The Evolution of Destination Content Curation
DCcool.com reached 1,205,439 unique pageviews during its run, which will soon be coming to an end. Destination DC announced yesterday that it’s going to rebuild its primary Washington.org website and integrate the DC Cool brand and content throughout the bureau’s social media platforms. That site is scheduled to launch next spring.
According to Ferguson, the new digital platform is going to include a lot more user-generated content and social media engagement, because Destination DC is shifting its focus more toward the millennial age customer.
“The thing about destination marketing that doesn’t always resonate with most people is that it’s all about economic development,” explains Ferguson. “For us, in terms of economic impact, we bring people into the city who come here for a few days and then leave. As we look at our target audiences, we’re focusing more on millennials simply because they’re becoming the largest populace in the U.S who represent the largest potential of future visitors to our city.”
On September 15, Destination DC hosted about 200 of its 850 members for its first Social Media U event, which took place at the National Museum of America History’s new Innovation Wing.

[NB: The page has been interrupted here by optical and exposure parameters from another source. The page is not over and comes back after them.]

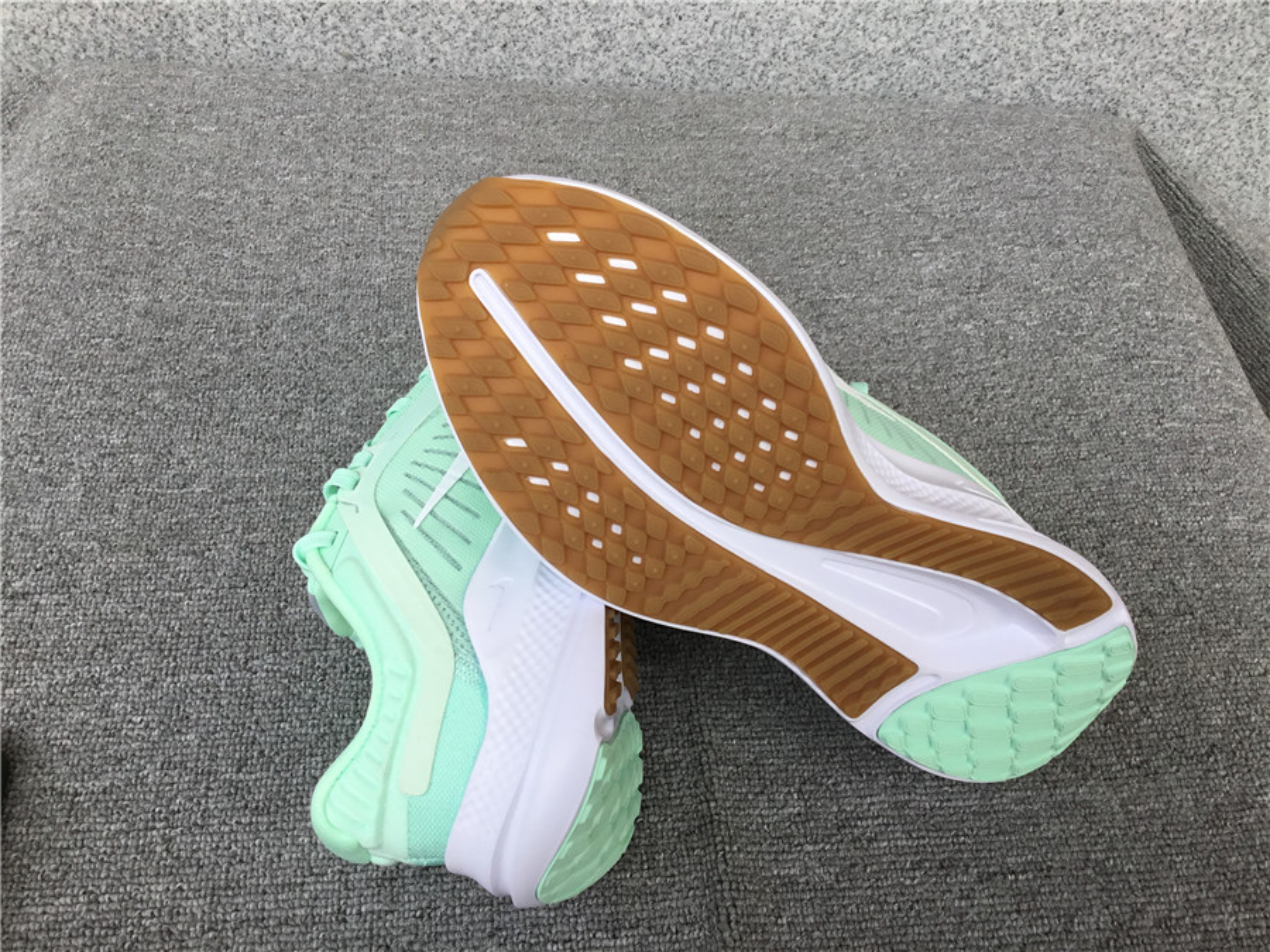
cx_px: 635
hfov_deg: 58.4
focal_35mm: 31
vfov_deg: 45.4
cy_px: 476
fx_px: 1137
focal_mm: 3.3
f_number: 2.4
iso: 25
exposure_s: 1/242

The bureau brought in social media experts to educate their partners about how to maximize the power of social media and what resonates with millennial consumers these days.

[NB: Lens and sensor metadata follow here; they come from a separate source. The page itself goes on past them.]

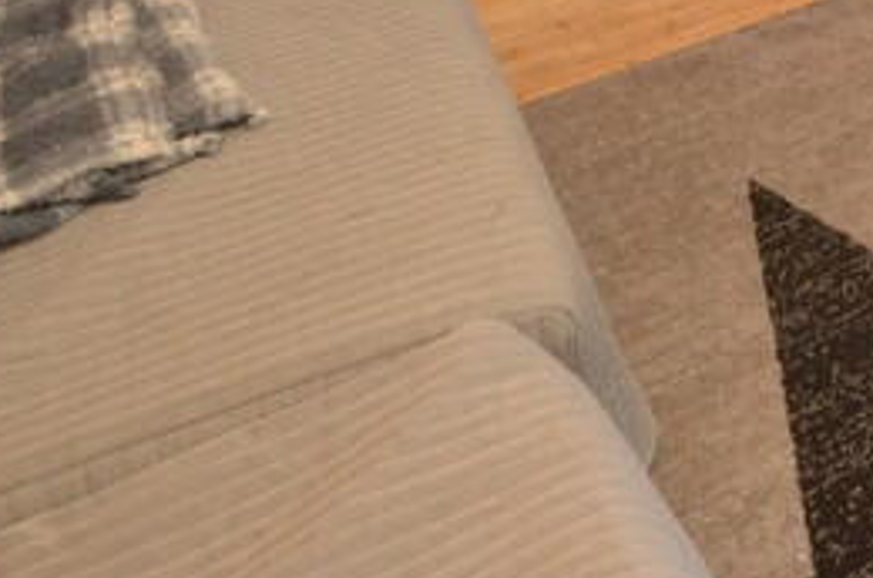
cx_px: 1296
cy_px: -306
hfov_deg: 25.7
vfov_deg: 19.7
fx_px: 1427
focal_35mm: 59
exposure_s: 1/60
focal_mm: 10
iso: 800
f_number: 7.1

For example, there was an emphasis on Instagram best practices. The DC Cool Instagram account has 13,500 followers, with engagement during last year jumping 866% in followers over the year previous.

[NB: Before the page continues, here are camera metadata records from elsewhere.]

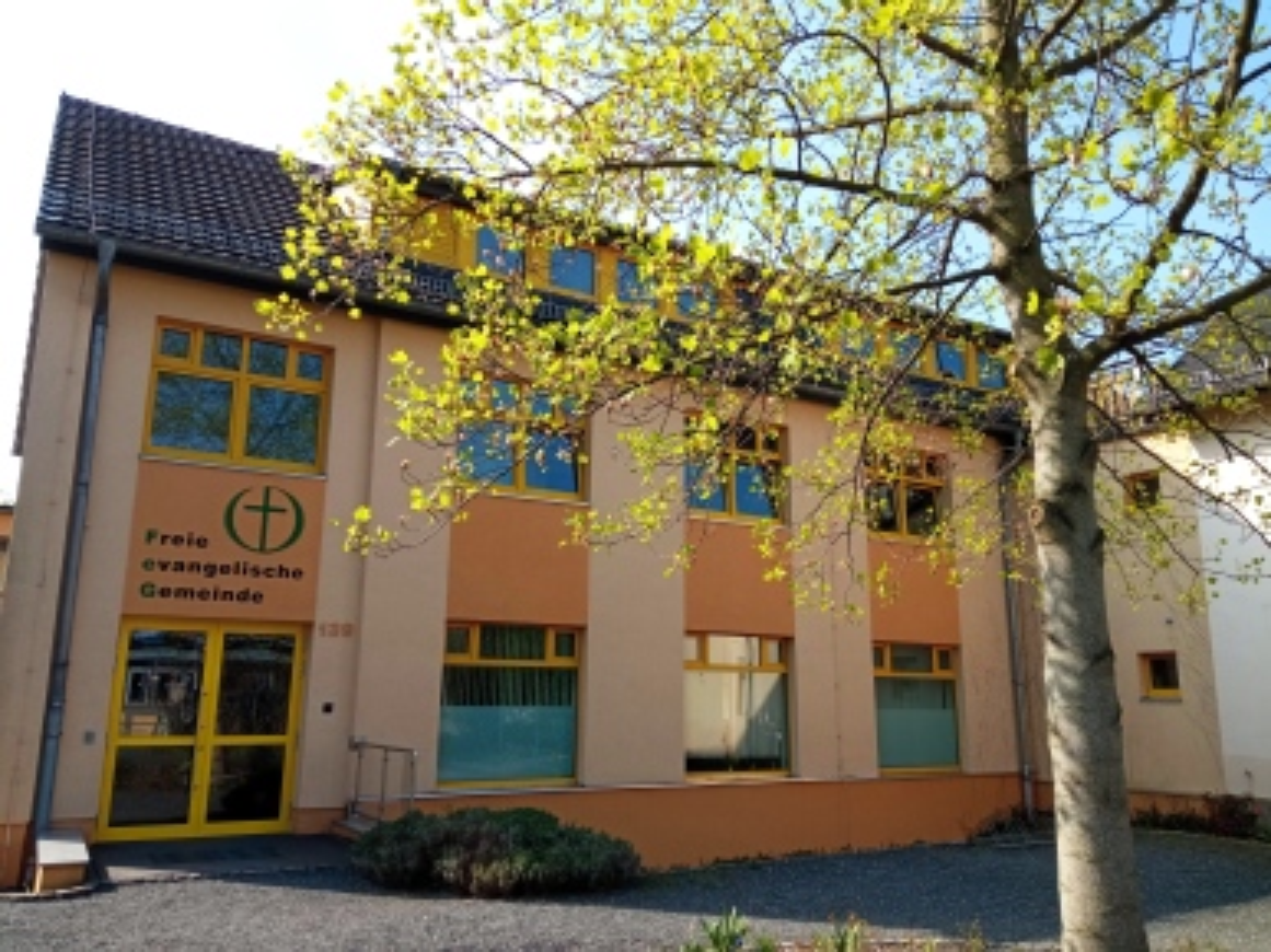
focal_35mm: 27
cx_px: 636
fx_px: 991
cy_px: 476
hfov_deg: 65.3
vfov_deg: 51.3
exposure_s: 1/698
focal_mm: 3.79
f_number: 2.2
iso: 111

Through educational sessions like that, Destination DC is building a more cohesive destination brand message by aligning more destination partners with the overarching vision.
That’s important because another interesting thing about DC Cool, there’s a decidedly more elevated range of content than most other tourism bureaus, which is perhaps indicative of the destination. The October 2015 calendar of events, for example, emphasizes art, music and culture, and there’s only a passing glance at trendy food and beverage. It’s somewhat refreshing to not be inundated with endless lists of gastropubs.
Also, DC Cool links to other programming initiatives that Destination DC supports. The first Landmark Music Festival took place last week to raise money to repair parts of the National Mall. The collaboration with A Creative DC is dedicated to supporting the independent arts community in DC.
Ferguson also points out the Women’s Voice Theater Festival showcasing female personalities in the DC theater district. The promotional video (above) was designed in black and white to align with the DC Cool platform.
Lastly, we asked Ferguson if DC Cool in general targets the meetings and convention market.
“Part of our goal is to ensure our meetings have record attendance, so by having a campaign like DC Cool, our visitors are coming to a convention not only because they can go to Capitol Hill to lobby Congress, but they can really diversify their time in our destination,” he told us. “Because we realize strong convention destinations are linked to strong leisure destinations, and for us, it’s important to get that message out. DC Cool allows us to do that.”
Destination DC supplied the following data from its 2014 ROI Study on the DC Cool spring/summer campaign:
- $3 million spent on the campaign
- $98 million in visitor spending
- $33 in visitor spending per every $1 in campaign spending
- $2.54 in taxes collected for every $1 in campaign spending
- $7.6 million in taxes collected on visitor spending
- 31% aided recall rate of the ads in 2014 versus the average 2% recall rate for marketing campaigns. Source: Destination Analysts.
[Editor’s note: An earlier version of this story included incorrect statistics on pageviews, which applied to the Washington.org portal, originally supplied by Destination DC.]